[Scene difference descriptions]
· · · · ·
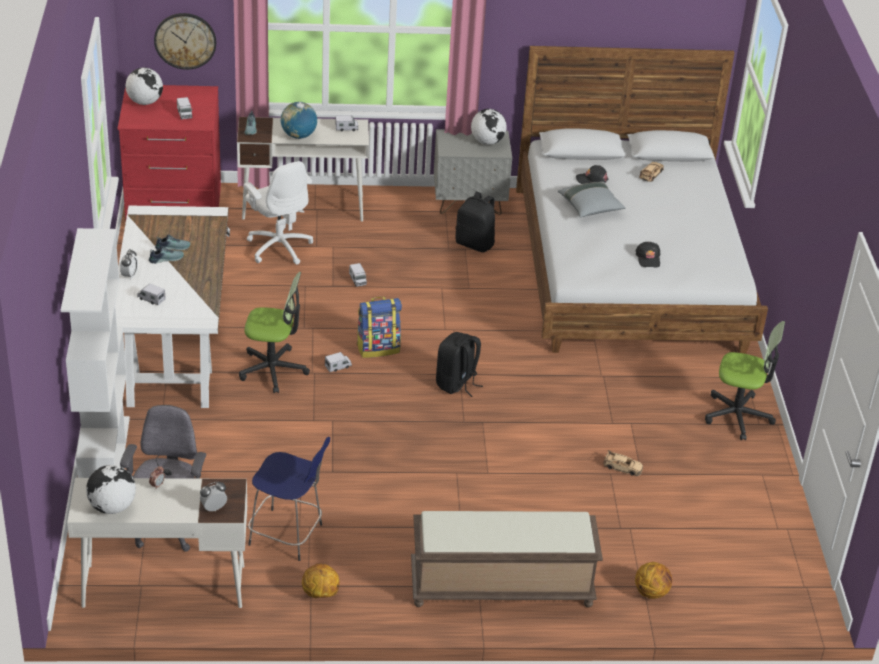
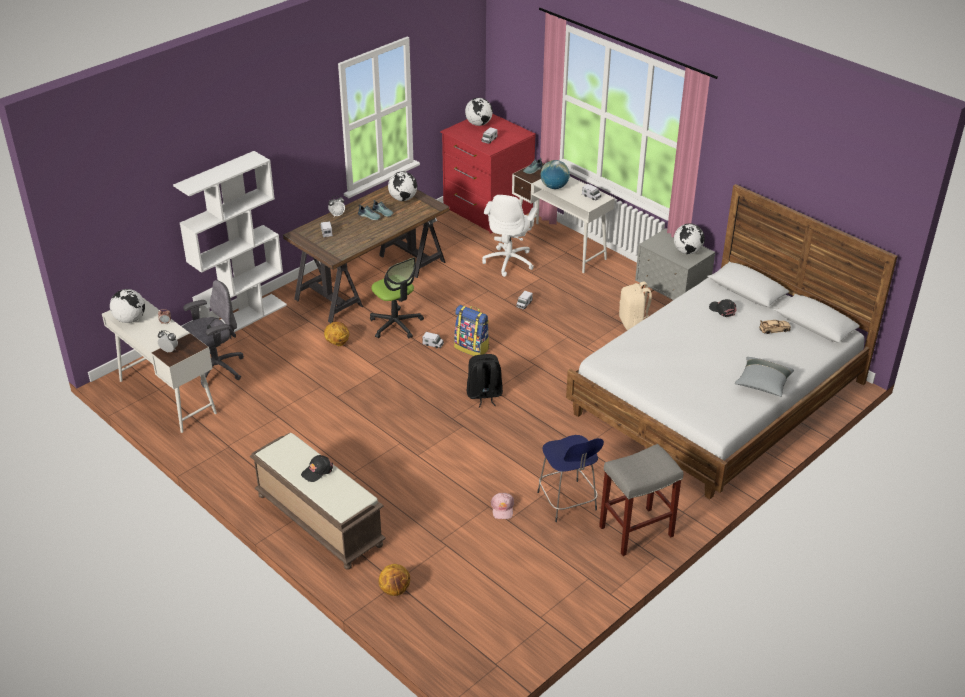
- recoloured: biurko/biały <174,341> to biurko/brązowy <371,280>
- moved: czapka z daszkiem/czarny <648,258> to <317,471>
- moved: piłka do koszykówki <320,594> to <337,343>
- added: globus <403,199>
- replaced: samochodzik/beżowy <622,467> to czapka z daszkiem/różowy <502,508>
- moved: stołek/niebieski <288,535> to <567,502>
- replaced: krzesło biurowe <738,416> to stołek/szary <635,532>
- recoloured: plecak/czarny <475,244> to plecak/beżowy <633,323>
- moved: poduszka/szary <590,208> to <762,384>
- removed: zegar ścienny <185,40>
· · · · ·
** ASSIGNMENT **
Repeat every entry above exactly as written and omit any pictures it holds.

** TASK RESULT **
- recoloured: biurko/biały <174,341> to biurko/brązowy <371,280>
- moved: czapka z daszkiem/czarny <648,258> to <317,471>
- moved: piłka do koszykówki <320,594> to <337,343>
- added: globus <403,199>
- replaced: samochodzik/beżowy <622,467> to czapka z daszkiem/różowy <502,508>
- moved: stołek/niebieski <288,535> to <567,502>
- replaced: krzesło biurowe <738,416> to stołek/szary <635,532>
- recoloured: plecak/czarny <475,244> to plecak/beżowy <633,323>
- moved: poduszka/szary <590,208> to <762,384>
- removed: zegar ścienny <185,40>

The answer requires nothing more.